Noah inclinou a cabeça para o lado. “Você é um pequeno merda falador, não é?”
“Faça alguma coisa sobre isso. Mesmo que você tenha magia suficiente para quebrar meu Escudo, ele vai invocar meu mentor e ele vai quebrar suas costas patéticas como um galho.”
“Está tudo bem,” Isabel murmurou. “Professor, não se meta em…”
“Agora não, Isabel.” Noah manteve o olhar do garoto, sem piscar. “Eu acredito que este aluno acabou de me pedir tutoria. Como tal, eu sou obrigado a enfiar a cabeça dele tão fundo em sua bunda que ele nunca mais veja a luz do dia.”
O garoto mostrou os dentes em um sorriso perigoso. “Grandes palavras para um Rank 1. Sua magia literalmente não consegue nem quebrar meu Escudo. Você não percebe o que esses sigilos representam?”
Noah reuniu uma lâmina de vento acima de sua palma. Ele se ergueu e o garoto irritante abaixou sua postura com um sorriso confiante. Ficou claro que ele tinha fé completa e absoluta em seu escudo.
E, como tal, Noah pegou uma página do livro do Tormentador Infernal. Ele se lançou para frente, deixando sua magia se dissipar no ar atrás dele, e enfiou seu punho no nariz do garoto com toda a força que conseguiu reunir.

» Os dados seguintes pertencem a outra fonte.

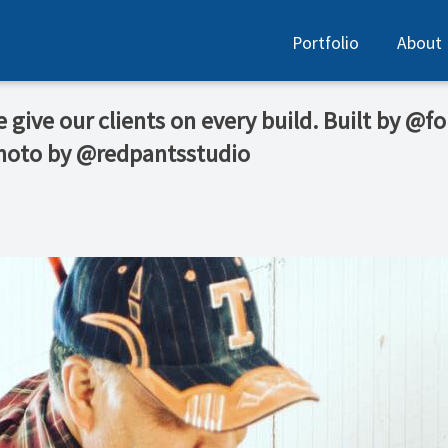
Portfolio
About
e give our clients on every build. Built by @
Photo by @redpantsstudio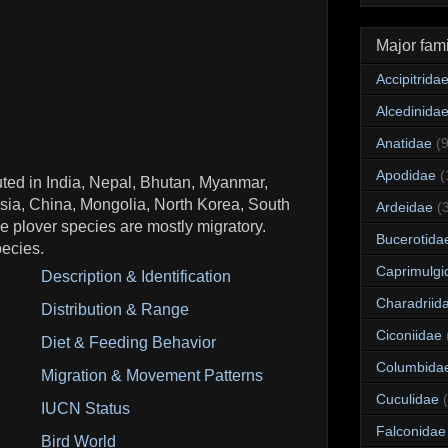
Major fami
Accipitrida
Alcedinida
Anatidae
(
Apodidae
(
buted in India, Nepal, Bhutan, Myanmar,
sia, China, Mongolia, North Korea, South
Ardeidae
(
 plover species are mostly migratory.
Bucerotida
ecies.
Caprimulgi
Description & Identification
Charadriid
Distribution & Range
Ciconiidae
Diet & Feeding Behavior
Columbida
Migration & Movement Patterns
Cuculidae
IUCN Status
Falconidae
Bird World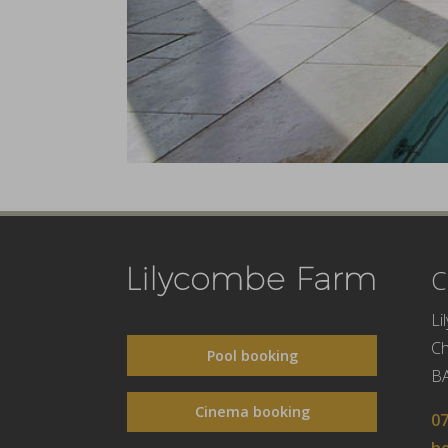
C
Li
C
Pool booking
B
Cinema booking
0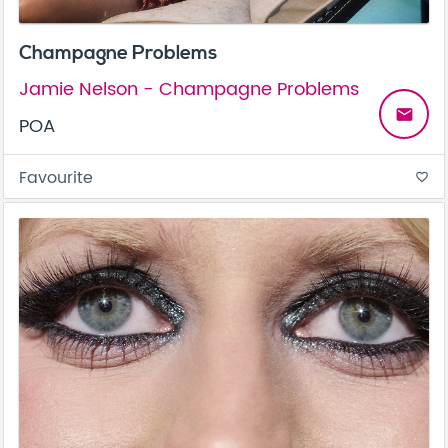
Champagne Problems
Jamie Nelson - Champagne Problems
email
POA
Favourite
favorite_border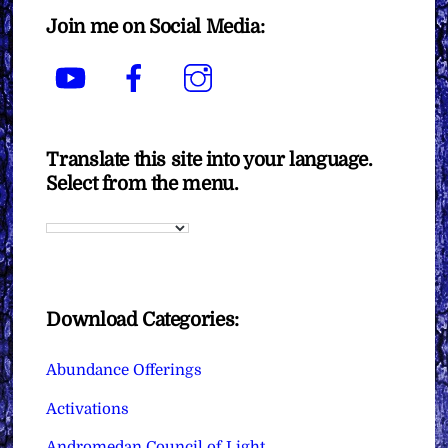
Join me on Social Media:
YouTube
Facebook
Instagram
Translate this site into your language.
Select from the menu.
Download Categories:
Abundance Offerings
Activations
Andromedan Council of Light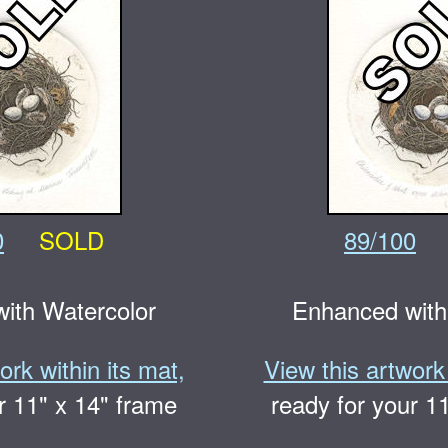
0
SOLD
89/100
ith Watercolor
Enhanced with
ork within its mat,
View this artwork 
r 11" x 14" frame
ready for your 1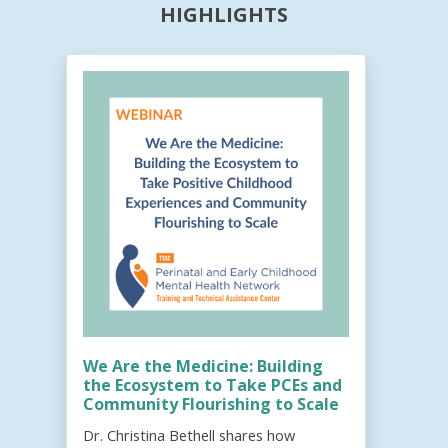
HIGHLIGHTS
We Are the Medicine: Building
the Ecosystem to Take PCEs and
Community Flourishing to Scale
Dr. Christina Bethell shares how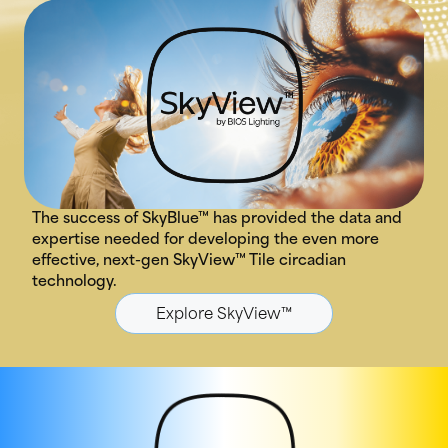
The success of SkyBlue™ has provided the data and
expertise needed for developing the even more
effective, next-gen SkyView™ Tile circadian
technology.
Explore SkyView™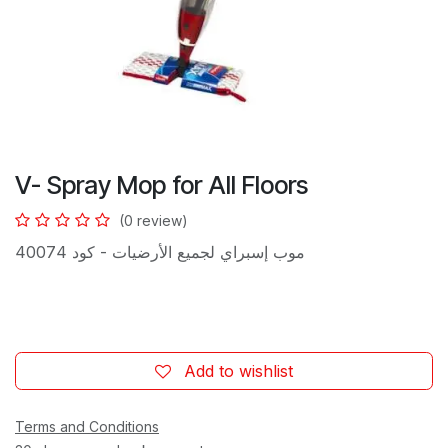
V- Spray Mop for All Floors
(0 review)
موب إسبراي لجميع الأرضيات - كود 40074
Add to wishlist
Terms and Conditions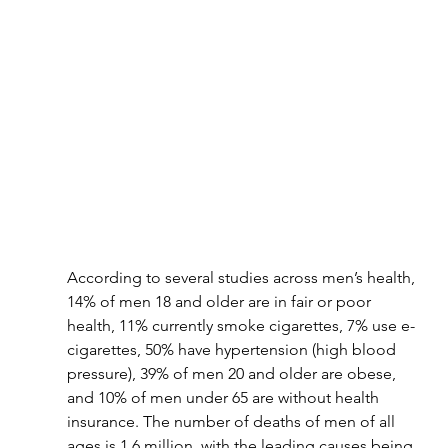
According to several studies across men’s health, 
14% of men 18 and older are in fair or poor 
health, 11% currently smoke cigarettes, 7% use e-
cigarettes, 50% have hypertension (high blood 
pressure), 39% of men 20 and older are obese, 
and 10% of men under 65 are without health 
insurance. The number of deaths of men of all 
ages is 1.6 million, with the leading causes being 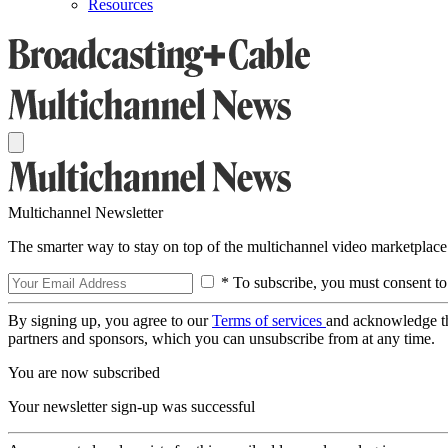
Resources
Multichannel Newsletter
The smarter way to stay on top of the multichannel video marketplace
* To subscribe, you must consent to
By signing up, you agree to our
Terms of services
and acknowledge t
partners and sponsors, which you can unsubscribe from at any time.
You are now subscribed
Your newsletter sign-up was successful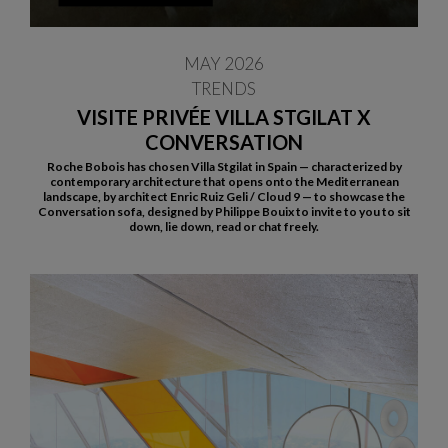
MAY 2026
TRENDS
VISITE PRIVÉE VILLA STGILAT X
CONVERSATION
Roche Bobois has chosen Villa Stgilat in Spain — characterized by
contemporary architecture that opens onto the Mediterranean
landscape, by architect Enric Ruiz Geli / Cloud 9 — to showcase the
Conversation sofa, designed by Philippe Bouix to invite to you to sit
down, lie down, read or chat freely.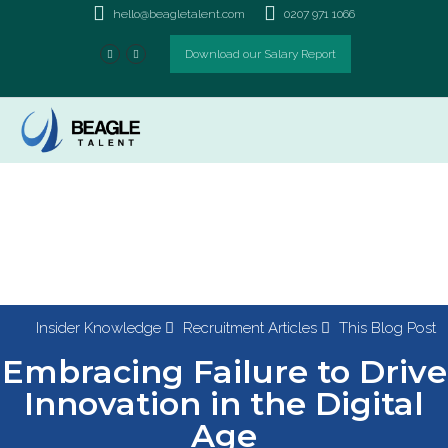
hello@beagletalent.com
0207 971 1066
Download our Salary Report
Insider Knowledge
Recruitment Articles
This Blog Post
Embracing Failure to Drive
Innovation in the Digital
Age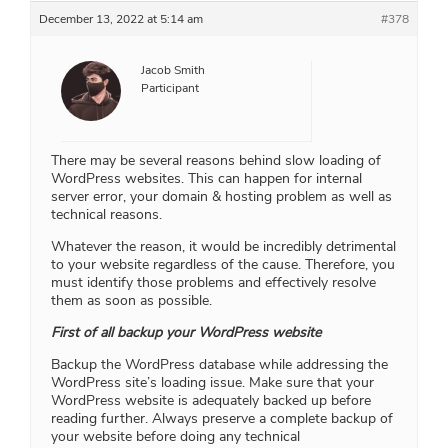
December 13, 2022 at 5:14 am
#378
Jacob Smith
Participant
There may be several reasons behind slow loading of
WordPress websites. This can happen for internal
server error, your domain & hosting problem as well as
technical reasons.
Whatever the reason, it would be incredibly detrimental
to your website regardless of the cause. Therefore, you
must identify those problems and effectively resolve
them as soon as possible.
First of all backup your WordPress website
Backup the WordPress database while addressing the
WordPress site’s loading issue. Make sure that your
WordPress website is adequately backed up before
reading further. Always preserve a complete backup of
your website before doing any technical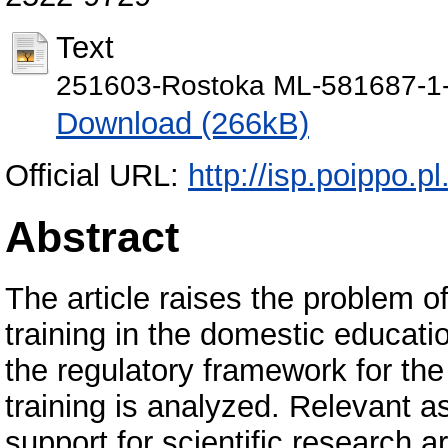
Text
251603-Rostoka ML-581687-1
Download (266kB)
Official URL:
http://isp.poippo.p
Abstract
The article raises the problem of
training in the domestic educat
the regulatory framework for the
training is analyzed. Relevant a
support for scientific research 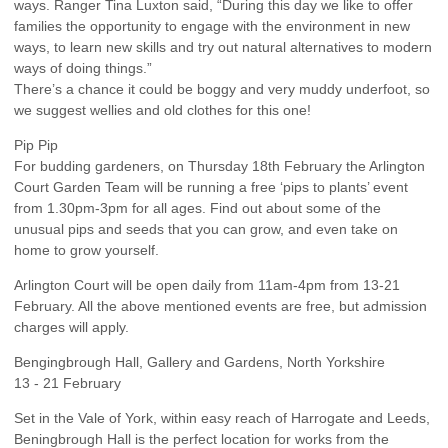
ways. Ranger Tina Luxton said, “During this day we like to offer
families the opportunity to engage with the environment in new
ways, to learn new skills and try out natural alternatives to modern
ways of doing things.”
There’s a chance it could be boggy and very muddy underfoot, so
we suggest wellies and old clothes for this one!
Pip Pip
For budding gardeners, on Thursday 18th February the Arlington
Court Garden Team will be running a free ‘pips to plants’ event
from 1.30pm-3pm for all ages. Find out about some of the
unusual pips and seeds that you can grow, and even take on
home to grow yourself.
Arlington Court will be open daily from 11am-4pm from 13-21
February. All the above mentioned events are free, but admission
charges will apply.
Bengingbrough Hall, Gallery and Gardens, North Yorkshire
13 - 21 February
Set in the Vale of York, within easy reach of Harrogate and Leeds,
Beningbrough Hall is the perfect location for works from the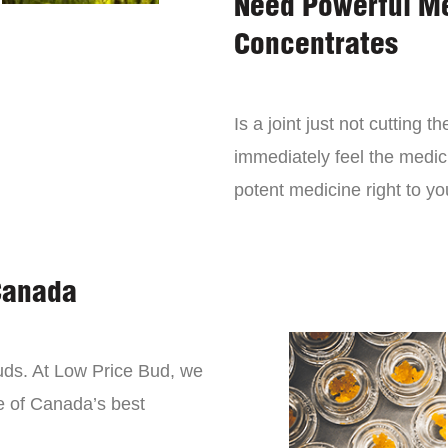
Need Powerful M
Concentrates
Is a joint just not cutting
immediately feel the medici
potent medicine right to yo
Canada
buds. At Low Price Bud, we
e of Canada’s best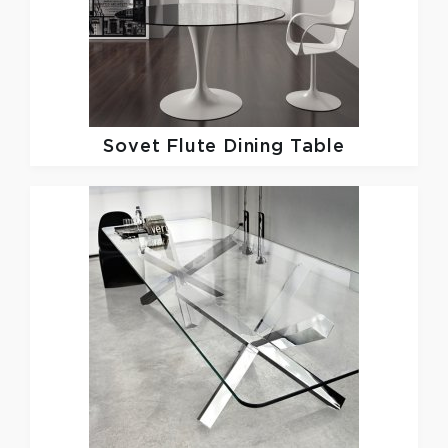
Sovet
Flute Dining Table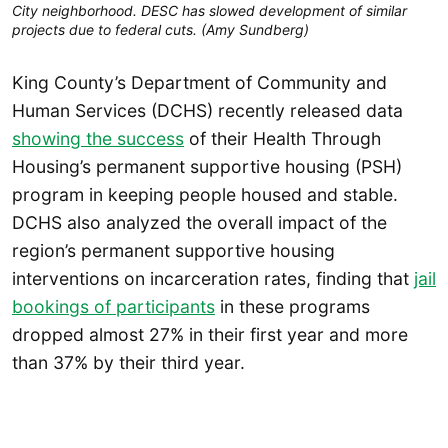
City neighborhood. DESC has slowed development of similar 
projects due to federal cuts. (Amy Sundberg)
King County’s Department of Community and
Human Services (DCHS) recently released data
showing the success
of their Health Through
Housing’s permanent supportive housing (PSH)
program in keeping people housed and stable.
DCHS also analyzed the overall impact of the
region’s permanent supportive housing
interventions on incarceration rates, finding that
jail
bookings of participants
in these programs
dropped almost 27% in their first year and more
than 37% by their third year.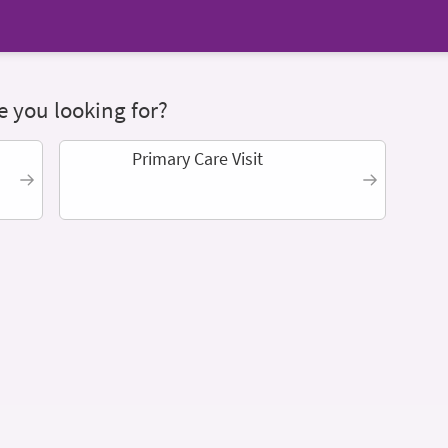
 you looking for?
Primary Care Visit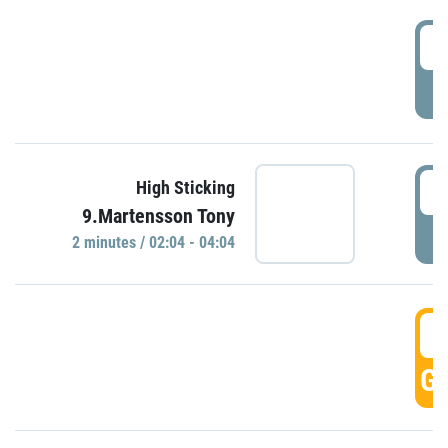
0
P
0
High Sticking
9.Martensson Tony
P
2 minutes / 02:04 - 04:04
0
GO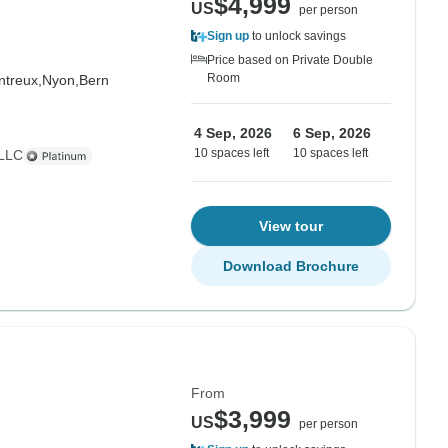
$4,999
US
per person
Sign up
to unlock savings
Price based on Private Double
Room
treux,
Nyon,
Bern
4 Sep, 2026
6 Sep, 2026
10 spaces left
10 spaces left
 LLC
View tour
Download Brochure
From
$3,999
US
per person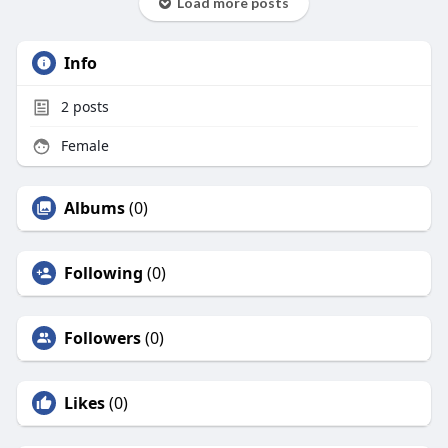
Load more posts
Info
2
posts
Female
Albums
(0)
Following
(0)
Followers
(0)
Likes
(0)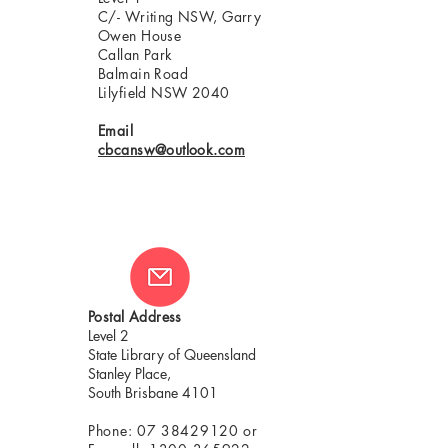
C/- Writing NSW, Garry
Owen House
Callan Park
Balmain Road
Lilyfield NSW 2040
Email
cbcansw@outlook.com
Postal Address
Level 2
State Library of Queensland
Stanley Place,
South Brisbane 4101
Phone:
07 38429120
or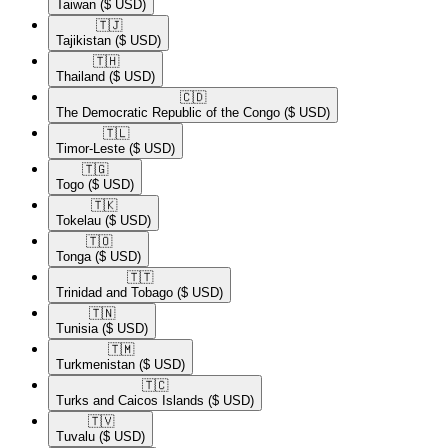
Taiwan
($ USD)
🇹🇯​
Tajikistan
($ USD)
🇹🇭​
Thailand
($ USD)
🇨🇩​
The Democratic Republic of the Congo
($ USD)
🇹🇱​
Timor-Leste
($ USD)
🇹🇬​
Togo
($ USD)
🇹🇰​
Tokelau
($ USD)
🇹🇴​
Tonga
($ USD)
🇹🇹​
Trinidad and Tobago
($ USD)
🇹🇳​
Tunisia
($ USD)
🇹🇲​
Turkmenistan
($ USD)
🇹🇨​
Turks and Caicos Islands
($ USD)
🇹🇻​
Tuvalu
($ USD)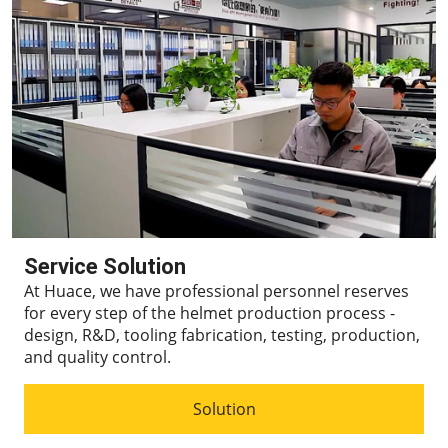
Service Solution
At Huace, we have professional personnel reserves
for every step of the helmet production process -
design, R&D, tooling fabrication, testing, production,
and quality control.
Solution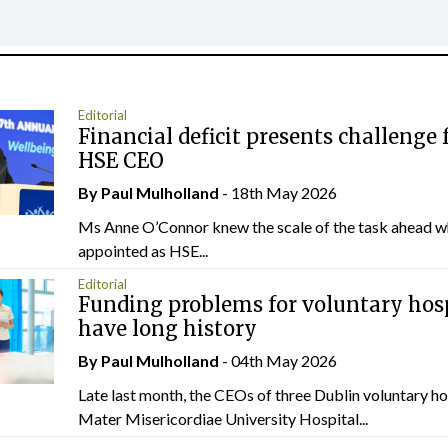
Editorial
Financial deficit presents challenge 
HSE CEO
By
Paul Mulholland
- 18th May 2026
Ms Anne O’Connor knew the scale of the task ahead w
appointed as HSE...
Editorial
Funding problems for voluntary hos
have long history
By
Paul Mulholland
- 04th May 2026
Late last month, the CEOs of three Dublin voluntary ho
Mater Misericordiae University Hospital...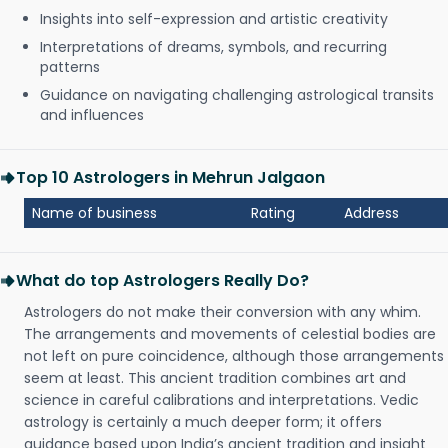
Insights into self-expression and artistic creativity
Interpretations of dreams, symbols, and recurring
patterns
Guidance on navigating challenging astrological transits
and influences
Top 10 Astrologers in Mehrun Jalgaon
Name of business
Rating
Address
What do top Astrologers Really Do?
Astrologers do not make their conversion with any whim.
The arrangements and movements of celestial bodies are
not left on pure coincidence, although those arrangements
seem at least. This ancient tradition combines art and
science in careful calibrations and interpretations. Vedic
astrology is certainly a much deeper form; it offers
guidance based upon India’s ancient tradition and insight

Quebrou com um estalo audível e o garoto caiu no chão, batendo em uma prateleira atrás dele. Um livro que estava cambaleando na borda escorregou, caindo em sua cabeça com um baque.
“Belo Escudo,” Noah disse, caminhando para ficar acima do valentão.
O garoto olhou para ele através de olhos lacrimejantes e incrédulos. “Eu nãbo acbedito que você dibsso isto. Você sabe quem eu sou…”
“Eu vou te interromper bem aí,” Noah disse, agachando-se na frente do garoto e mostrando os dentes em um sorriso frio. “Veja, eu não tenho ideia de quem você é. Isso significa que eu posso passar toda essa coisa como um mal-entendido. Mas, se você me contar, eu vou apenas te matar e me livrar do problema. Capiche?”
Olhos aterrorizados o encararam de volta.
“Esta é a parte em que você corre,” Noah aconselhou.
O garoto seguiu seu conselho. Ele se levantou cambaleando, ainda agarrando o livro em seu peito, e correu na direção oposta o mais rápido que suas pernas o levariam. A tensão drenou da espinha de Noah e ele balançou a cabeça com desgosto, virando-se para Isabel.
“Você está bem?”
Isabel engoliu em seco. O olhar em seus olhos era algo que ele nunca tinha visto nela, uma mistura de admiração, surpresa e medo.
“Você é louco,” ela murmurou.
Noah estendeu a mão. Isabel a pegou e ele a puxou para seus pés.
“Eu acredito que eu estava apenas cumprindo meu dever como seu professor. Você não pode me dizer que Arbitragem incentiva valentões. Além disso, o garoto me pediu uma lição. O que, eu deveria dizer não? Tudo em busca do conhecimento.” Noah pressionou uma mão em seu peito e engrossou sua voz, olhando para a distância como se estivesse dando um discurso.
Isabel soltou uma risada. Ela se virou, limpando uma lágrima de seu rosto que Noah fingiu não ver.
“Você é definitivamente louco. Obrigado, no entanto. Mas… por que você estava me seguindo?”
“Seguindo você?” Noah piscou. “Eu não estava. Eu vim ler sobre algumas coisas.”
Isabel ergueu uma sobrancelha. “Sério? Aqui? Neste corredor exato?”
“O do lado, na verdade. Eu só queria fazer uma leitura leve. Colocar a família em dia. O de sempre.”
Isabel engoliu em seco. “Ah.”
“Qual é essa expressão?”
Isabel olhou na direção em que o valentão havia corrido. “Eu pensei que você estava brincando sobre não reconhecê-lo. Aquele era Edward Linwick, e ele acabou de fugir com o livro sobre a família Linwick.”
“Ah,” Noah disse, cruzando os braços e mordiscando o lábio inferior. “Ok, sim. Ah parece adequado aqui.”